HRK-Vize-Präsident begrüßt Änderungen beim Promotionsrecht in NRW

06.03.2019

Prof. Dr. Karim Khakzar, Präsident der Hochschule Fulda, Vize-Präsident der Hochschulrektorenkonferenz (HRK) und Sprecher der Mitgliedergruppe Fachhochschulen (FH) und Hochschulen für Angewandte Wissenschaften (HAW) in der HRK. Foto: Hochschule Fulda

Prof. Dr. Karim Khakzar sieht in den geplanten besseren Promotionsmöglichkeiten in Nordrhein-Westfalen den richtigen Schritt.

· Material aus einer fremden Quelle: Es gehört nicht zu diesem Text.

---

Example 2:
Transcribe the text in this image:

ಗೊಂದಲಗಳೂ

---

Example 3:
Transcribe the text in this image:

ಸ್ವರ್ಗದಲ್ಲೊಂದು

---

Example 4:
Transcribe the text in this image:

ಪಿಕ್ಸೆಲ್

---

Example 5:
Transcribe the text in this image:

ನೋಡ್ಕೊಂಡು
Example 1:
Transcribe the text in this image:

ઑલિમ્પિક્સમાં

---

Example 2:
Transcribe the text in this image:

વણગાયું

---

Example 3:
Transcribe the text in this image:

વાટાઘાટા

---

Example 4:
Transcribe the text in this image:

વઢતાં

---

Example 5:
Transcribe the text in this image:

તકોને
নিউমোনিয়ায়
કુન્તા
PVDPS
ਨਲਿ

Die regierenden Fraktionen von CDU und FDP in Nordrhein-Westfalen schlagen im Rahmen der aktuell im Landtag diskutierten Hochschulgesetz-Novelle Veränderungen beim Promotionsrecht vor. Demnach soll das heutige Graduierteninstitut für Angewandte Forschung der Fachhochschulen in NRW (GI NRW) in ein Promotionskolleg überführt werden, dessen Fachbereichen nach erfolgreicher Begutachtung durch den Wissenschaftsrat das Promotionsrecht verliehen wird.

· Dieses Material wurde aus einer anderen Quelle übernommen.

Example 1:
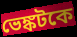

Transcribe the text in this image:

ভেঙ্কটকে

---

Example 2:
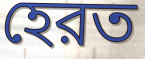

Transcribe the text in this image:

হেরত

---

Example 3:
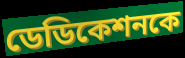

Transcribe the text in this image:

ডেডিকেশনকে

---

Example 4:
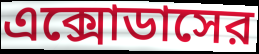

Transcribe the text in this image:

"Konsequenter und mutiger wissenschaftspolitischer Weg"
„NRW setzt mit diesem Vorschlag sehr konsequent auf die großen Potenziale der Fachhochschulen in der angewandten Forschung“, meint Prof. Dr. Karim Khakzar, Präsident der Hochschule Fulda, Vize-Präsident der Hochschulrektorenkonferenz (HRK) und Sprecher der Mitgliedergruppe Fachhochschulen (FH) und Hochschulen für Angewandte Wissenschaften (HAW) in der HRK. Er verweist auf die Entwicklungen in anderen Bundesländern, insbesondere in Hessen, das bereits 2017 das eigenständige Promotionsrecht für forschungsstarke Fachrichtungen an HAWs eingeführt hat. „Das Bundesland mit den meisten Hochschulen geht damit einen konsequenten und mutigen wissenschaftspolitischen Weg und setzt zugleich eigene Akzente“, betont Khakzar. Seine Hochschule in Fulda hat bereits für mehrere Fachrichtungen, so zum Beispiel Informatik, Soziale Arbeit, Sozialwissenschaften und Public Health, das eigenständige Promotionsrecht vom Land Hessen verliehen bekommen hat.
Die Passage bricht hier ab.